EXERCISE REQUIREMENTS:
1. Reproduce the passage on logical reads from "I would be like, let’s" up to and including "to go faster.".
2. Within the records, substitute "junho" for "maio" in the lines from the line with "text INDICAÇÃO Nº [118, 268, 1122, 301]" up to and including the line with "text Palácio Graccho", and return only those lines, otherwise unchanged.

##### SOURCE PASSAGE

The more query tuning work I did, the more I came to realize that logical reads fall into the SQL Server 2008 mindset, like PLE, fragmentation, page splits, and other metrics that don’t necessarily indicate a performance problem.

Thanks for watching!

Video Summary

In this video, I dive into the often-overlooked issue of logical reads in SQL Server query tuning. I challenge the notion that reducing logical reads is a key metric for improving query performance and argue instead that physical reads are far more indicative of real bottlenecks. By walking through several examples, including queries with high logical reads but fast execution times, I demonstrate why focusing solely on logical reads can be misleading. The video also explores how to identify and address queries with excessive physical reads using tools like the SP Pressure Detector and Query Store metrics, emphasizing that making these queries more efficient will not only speed up your workload but potentially reduce cloud costs by minimizing CPU usage.

Full Transcript

Erik Darling here with Darling Data, and in this video we’re going to talk about the utter pointlessness of using logical reads to tune queries. I know that’s going to be a difficult pill for some of you out there who love logical reads to swallow, but the thing is that that’s why God invented, I don’t know, pick a drink you like. It makes pills easier to swallow. Now, in my entire query tuning life, no one has ever come up to me and said, hey, thanks for getting logical reads down by 10% or 20%. You really, really made a difference on that, doing fewer logical reads. It’s amazing. Most of the things that people say, hey, good job on, are like, this query went from 30 seconds to one second, because now end users don’t have to spend 29 seconds of their day staring at the end of the day. And then, you’re going to be staring at a spinny wheel waiting for something to happen. And a lot of my early performance tuning, my earlier performance tuning days, I would look at logical reads quite a bit before I really realized how much they were leading me astray, because I would find queries they were doing.

I would be like, let’s look at logical reads, and I would find queries that were doing a lot of logical reads, but happening very quickly, because logical reads happen from memory. If you’re already reading stuff from memory, it’s going to be pretty fast. Physical reads are a different thing, because that’s actually going out to your crappy storage, and that’s no good either, right? Going out to storage is the enemy of your database workload. You want to avoid storage as much as possible, especially in the cloud. Now, the other end of that, speaking of the cloud, is we have end users you can make happy by getting queries to go faster.

##########
##### TASK DATA

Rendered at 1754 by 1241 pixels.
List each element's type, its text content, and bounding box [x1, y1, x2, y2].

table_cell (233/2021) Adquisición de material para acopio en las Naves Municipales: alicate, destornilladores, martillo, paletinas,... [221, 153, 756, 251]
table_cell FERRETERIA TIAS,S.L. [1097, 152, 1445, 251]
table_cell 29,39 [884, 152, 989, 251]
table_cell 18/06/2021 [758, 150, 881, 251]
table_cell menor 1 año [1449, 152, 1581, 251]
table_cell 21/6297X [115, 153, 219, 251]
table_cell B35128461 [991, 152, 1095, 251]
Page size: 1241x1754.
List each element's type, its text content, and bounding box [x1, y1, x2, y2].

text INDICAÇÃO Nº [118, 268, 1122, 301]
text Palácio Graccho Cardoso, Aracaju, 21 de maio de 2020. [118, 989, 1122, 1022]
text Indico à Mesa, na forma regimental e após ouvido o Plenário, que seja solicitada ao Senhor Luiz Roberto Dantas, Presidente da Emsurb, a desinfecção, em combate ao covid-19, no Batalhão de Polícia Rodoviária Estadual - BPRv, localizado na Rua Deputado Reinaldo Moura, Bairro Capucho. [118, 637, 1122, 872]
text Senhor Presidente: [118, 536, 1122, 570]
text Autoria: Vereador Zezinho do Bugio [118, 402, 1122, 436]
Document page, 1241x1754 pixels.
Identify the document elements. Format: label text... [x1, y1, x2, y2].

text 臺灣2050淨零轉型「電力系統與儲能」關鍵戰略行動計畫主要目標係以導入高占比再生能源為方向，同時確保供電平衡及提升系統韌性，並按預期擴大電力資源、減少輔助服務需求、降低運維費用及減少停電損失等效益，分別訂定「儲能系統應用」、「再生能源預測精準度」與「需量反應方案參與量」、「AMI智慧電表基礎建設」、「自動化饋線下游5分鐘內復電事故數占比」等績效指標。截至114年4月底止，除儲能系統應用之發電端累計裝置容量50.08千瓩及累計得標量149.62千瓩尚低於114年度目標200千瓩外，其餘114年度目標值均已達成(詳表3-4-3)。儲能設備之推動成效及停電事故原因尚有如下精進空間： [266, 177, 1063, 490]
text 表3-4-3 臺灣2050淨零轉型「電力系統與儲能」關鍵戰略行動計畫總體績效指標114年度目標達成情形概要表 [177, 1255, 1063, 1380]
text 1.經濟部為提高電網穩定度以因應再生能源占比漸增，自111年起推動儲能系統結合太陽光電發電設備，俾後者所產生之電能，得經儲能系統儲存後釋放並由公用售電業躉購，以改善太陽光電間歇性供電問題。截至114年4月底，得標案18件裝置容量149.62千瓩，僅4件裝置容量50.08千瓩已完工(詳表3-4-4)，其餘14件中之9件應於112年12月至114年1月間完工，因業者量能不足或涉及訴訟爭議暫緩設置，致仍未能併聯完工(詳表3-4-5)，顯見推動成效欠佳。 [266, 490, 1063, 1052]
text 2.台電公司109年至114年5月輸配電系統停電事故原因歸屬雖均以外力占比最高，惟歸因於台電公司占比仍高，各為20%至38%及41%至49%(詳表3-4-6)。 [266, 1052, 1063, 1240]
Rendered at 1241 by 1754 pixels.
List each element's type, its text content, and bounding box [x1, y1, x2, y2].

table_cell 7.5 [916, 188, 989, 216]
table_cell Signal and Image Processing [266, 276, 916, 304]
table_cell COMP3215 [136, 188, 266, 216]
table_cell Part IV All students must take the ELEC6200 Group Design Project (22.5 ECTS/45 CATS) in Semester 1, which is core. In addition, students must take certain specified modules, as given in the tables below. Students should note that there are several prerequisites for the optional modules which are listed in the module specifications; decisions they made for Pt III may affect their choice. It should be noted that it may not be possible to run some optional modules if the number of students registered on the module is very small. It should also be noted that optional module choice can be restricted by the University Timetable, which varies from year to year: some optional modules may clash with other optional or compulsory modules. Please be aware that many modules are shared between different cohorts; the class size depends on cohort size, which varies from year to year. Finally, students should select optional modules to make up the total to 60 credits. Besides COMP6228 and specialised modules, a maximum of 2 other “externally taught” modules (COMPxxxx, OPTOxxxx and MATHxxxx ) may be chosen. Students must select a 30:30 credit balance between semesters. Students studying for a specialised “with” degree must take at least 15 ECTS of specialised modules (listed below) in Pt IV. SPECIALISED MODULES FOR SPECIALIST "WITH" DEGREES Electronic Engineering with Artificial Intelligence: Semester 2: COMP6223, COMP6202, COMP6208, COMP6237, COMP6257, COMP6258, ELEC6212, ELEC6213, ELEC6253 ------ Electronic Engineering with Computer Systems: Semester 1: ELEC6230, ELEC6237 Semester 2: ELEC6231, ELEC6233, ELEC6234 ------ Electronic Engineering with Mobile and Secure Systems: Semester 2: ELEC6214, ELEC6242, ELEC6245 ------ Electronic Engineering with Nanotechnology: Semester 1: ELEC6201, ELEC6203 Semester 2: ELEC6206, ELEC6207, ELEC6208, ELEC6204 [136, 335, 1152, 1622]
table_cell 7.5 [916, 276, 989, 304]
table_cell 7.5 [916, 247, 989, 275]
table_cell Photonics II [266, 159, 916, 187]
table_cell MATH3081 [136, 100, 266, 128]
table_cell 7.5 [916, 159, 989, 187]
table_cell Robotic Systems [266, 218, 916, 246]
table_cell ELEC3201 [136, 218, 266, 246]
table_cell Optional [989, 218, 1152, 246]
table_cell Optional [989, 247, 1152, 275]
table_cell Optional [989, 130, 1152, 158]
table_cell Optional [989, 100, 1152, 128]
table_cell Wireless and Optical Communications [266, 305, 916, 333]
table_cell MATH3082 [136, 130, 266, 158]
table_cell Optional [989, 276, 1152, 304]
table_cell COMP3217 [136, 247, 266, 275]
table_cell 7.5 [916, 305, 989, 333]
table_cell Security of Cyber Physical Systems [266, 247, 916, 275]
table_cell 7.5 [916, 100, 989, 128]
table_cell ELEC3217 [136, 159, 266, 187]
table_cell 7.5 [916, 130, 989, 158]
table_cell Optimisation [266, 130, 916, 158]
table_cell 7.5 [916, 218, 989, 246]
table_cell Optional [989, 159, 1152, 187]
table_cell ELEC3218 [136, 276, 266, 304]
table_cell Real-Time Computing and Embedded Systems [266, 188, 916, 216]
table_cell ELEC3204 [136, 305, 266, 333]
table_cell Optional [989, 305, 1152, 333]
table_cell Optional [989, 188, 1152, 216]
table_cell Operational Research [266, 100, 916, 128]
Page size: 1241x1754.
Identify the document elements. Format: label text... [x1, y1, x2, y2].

##########

ANSWER LIST:
1.
I would be like, let’s look at logical reads, and I would find queries that were doing a lot of logical reads, but happening very quickly, because logical reads happen from memory. If you’re already reading stuff from memory, it’s going to be pretty fast. Physical reads are a different thing, because that’s actually going out to your crappy storage, and that’s no good either, right? Going out to storage is the enemy of your database workload. You want to avoid storage as much as possible, especially in the cloud. Now, the other end of that, speaking of the cloud, is we have end users you can make happy by getting queries to go faster.

2.
text INDICAÇÃO Nº [118, 268, 1122, 301]
text Palácio Graccho Cardoso, Aracaju, 21 de junho de 2020. [118, 989, 1122, 1022]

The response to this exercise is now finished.